- Occupation: Television Writer
- Writing career
- Period: 1994–2011
- Notable work: Third Watch

= Bonnie Mark =

American TV writer, producer (active 1993–2011)

Bonnie Mark is an American former television writer and producer. She worked on the ABC crime drama NYPD Blue and the NBC crime dramas Third Watch and Homicide: Life on the Street. She was nominated for a Writers Guild of America Award for her work on Homicide.

==Biography==

===1990s===
Mark began working in television as a script co-ordinator for the first season of Homicide: Life on the Street in 1993. The series was executive produced by Tom Fontana and focused on a single squad of homicide detectives in the Baltimore police department. She was promoted to staff writer for the second season in Spring 1994. She remained a staff writer for the third season in Fall 1994. She contributed to four third-season episodes as a writer. She wrote the teleplay for the episode "Fits Like a Glove" from a story by Fontana and story editor Julie Martin. Mark, Fontana and Martin were nominated for a Writers Guild of America Award for episodic drama at the February 1996 ceremony for writing "Fits Like a Glove". She co-wrote the story for the episode "The City That Bleeds" with executive story editor James Yoshimura, Martin and story editor Jorge Zamacona wrote the teleplay. She co-wrote the teleplay for the episode "Law and Disorder" with Martin from a story by Yoshimura and co-executive producer Henry Bromell. She wrote the teleplay for the episode "Nothing Personal" from a story by Yoshimura and Fontana. She was promoted to story editor for the fourth season in 1995. She wrote the teleplay for the episode "Autofocus" from a story by Fontana and Bromell. She left the series at the end of the fourth season. She contributed to five episodes in total as a writer.
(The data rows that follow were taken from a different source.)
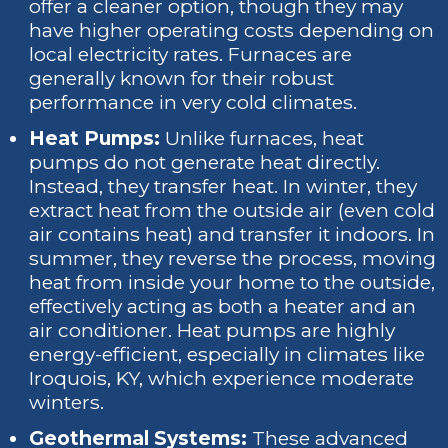
offer a cleaner option, though they may
have higher operating costs depending on
local electricity rates. Furnaces are
generally known for their robust
performance in very cold climates.
Heat Pumps:
Unlike furnaces, heat
pumps do not generate heat directly.
Instead, they transfer heat. In winter, they
extract heat from the outside air (even cold
air contains heat) and transfer it indoors. In
summer, they reverse the process, moving
heat from inside your home to the outside,
effectively acting as both a heater and an
air conditioner. Heat pumps are highly
energy-efficient, especially in climates like
Iroquois, KY, which experience moderate
winters.
Geothermal Systems:
These advanced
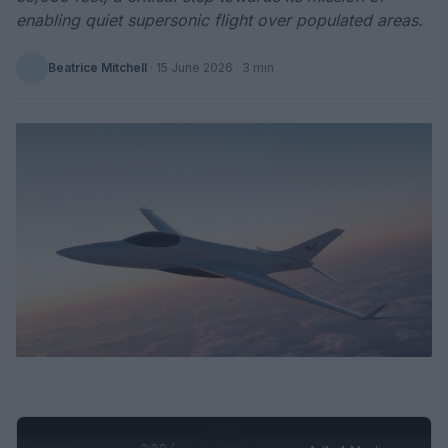
enabling quiet supersonic flight over populated areas.
Beatrice Mitchell
·
15 June 2026
· 3 min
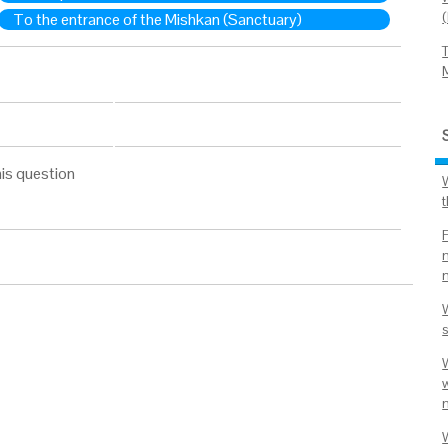
To the entrance of the Mishkan (Sanctuary)
is question
m
W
She served as an executive story editor for the police drama High Incident in 1996. The show featured eight suburban police officers at work performing street law enforcement and in their home lives. The show was created by Steven Spielberg, Michael Pavone, Eric Bogosian and Dave Alan Johnson.

In 1997 she worked as a writer for the HBO drama Feds. The series was created and executive produced by Dick Wolf. She wrote the episode "Smoking Gun". The show was canceled after one season. Also in 1997 she served as a co-producer for the short-lived crime drama C-16: FBI.

In 1998 she worked as a co-producer for the new legal drama series Michael Hayes. The series was created by Paul Haggis and John Romano. It focused on a new deputy prosecutor in New York. It was canceled while airing its first season.

===2000s===
In 2000 she served as a producer for the pilot of psychiatric drama Wonderland. The show was created by Peter Berg and focused on doctors at a psychiatric inpatient facility. Mark did not return when the series was picked up. The show was canceled after eight episodes.

In 2001 she became a supervising producer and writer for the NBC emergency services drama Third Watch. The show was created by retired police officer Edward Allen Bernero and television producer John Wells. She wrote four second-season episodes; "The Tys That Bind", "Run of the Mill", "A Rock and a Hard Place" and "Walking Wounded". She left the crew after the second season ended.

In 2002 she served as a supervising producer for the short-lived drama series The Court. Also in 2002 she served as a consulting producer and writer for the police drama Robbery Homicide Division. The series was created by Barry Schindel and executive produced by Michael Mann and focused on a Los Angeles homicide unit. She wrote the story for the episode "In/Famous", Frank Spotnitz wrote the teleplay.

She was hired as a co-executive producer for the eleventh season of ABC police drama NYPD Blue in 2003. The series was created by David Milch and Steven Bochco and followed a New York homicide unit. She co-wrote the story (with retired police officer and executive producer Bill Clark) and wrote the teleplay for the episodes "Shear Stupidity" and "Passing the Stone".

In 2005 she served as a co-executive producer for new ABC drama Eyes. The show follows a firm of fringe private investigators. The series aired as a mid-season replacement and was canceled after six episodes.

Mark's last credits are in 2011, writing three episodes for Star Wars: The Clone Wars.